If you thought Rep. Lamar Smith (R-Tex.), chairman of the House Committee on Science, was as dumb as a stump on climate change, you would be correct. Unfortunately, it's having a horrendous effect on the science community at large.
Rep. Lamar Smith (R-Tex.), chairman of the House Committee on Science, Space and Technology, has subpoenaed scientists at the National Oceanic and Atmospheric Administration and demanded that they turn over internal e-mails related to their research.
And if we look at all the presidential candidates of 2016, it's not surprising that we find Senator Ted Cruz coming in at the bottom of the barrel as being the most ignorant politician of them all.
The fact that Cruz scored a six out of a possible one hundred, shows that children in kindergarten have a better grasp of the facts than he does. This also means that most of the Republicans are outright lying about what say about global warming.

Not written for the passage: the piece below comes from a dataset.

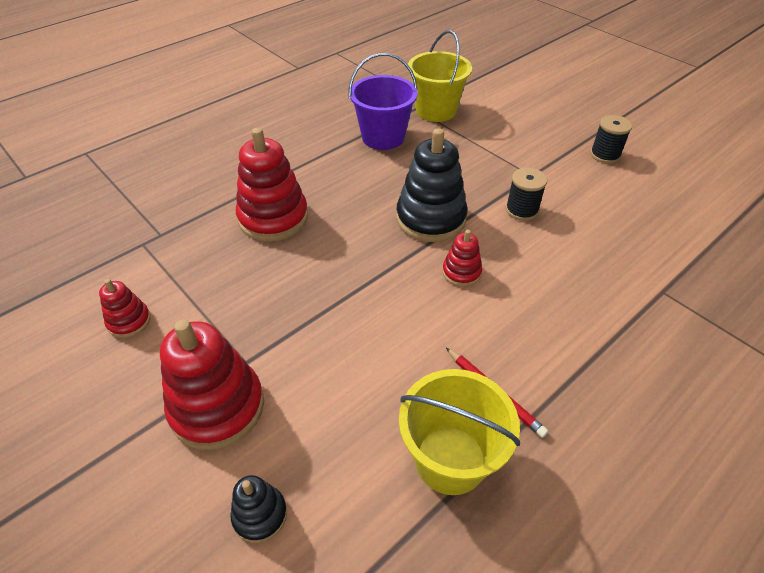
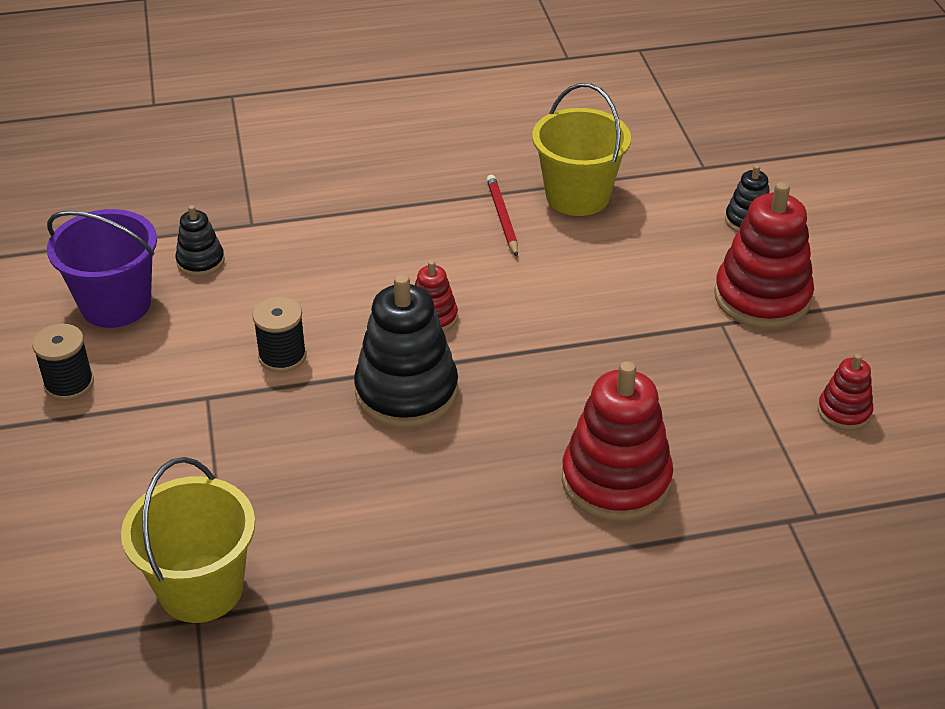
camera: 150 degrees left, 5 degrees down
purple bucket [349,53,418,150] -> purple bucket moved to [47,209,157,328]
none -> black stacking toy [175,205,225,277]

When it comes to climate science, two of the three Democratic presidential candidates are A students, while most of the Republican contenders are flunking, according to a panel of scientists who reviewed candidates' comments.
At the request of The Associated Press, eight climate and biological scientists graded for scientific accuracy what a dozen top candidates said in debates, interviews and tweets, using a 0 to 100 scale.
To try to eliminate possible bias, the candidates' comments were stripped of names and given randomly generated numbers, so the professors would not know who made each statement they were grading. Also, the scientists who did the grading were chosen by professional scientific societies.
Former Secretary of State Hillary Rodham Clinton had the highest average score at 94. Three scientists did not assign former Maryland Gov. Martin O'Malley a score, saying his statements mostly were about policy, which they could not grade, instead of checkable science.
Two used similar reasoning to skip grading New Jersey Gov. Chris Christie and one did the same for businesswoman Carly Fiorina. Republican Sen. Ted Cruz of Texas had the lowest score, an average of 6. All eight put Cruz at the bottom of the class.
"This individual understands less about science (and climate change) than the average kindergartner," Michael Mann, a Pennsylvania State University meteorology professor, wrote of Cruz's statements. "That sort of ignorance would be dangerous in a doorman, let alone a president."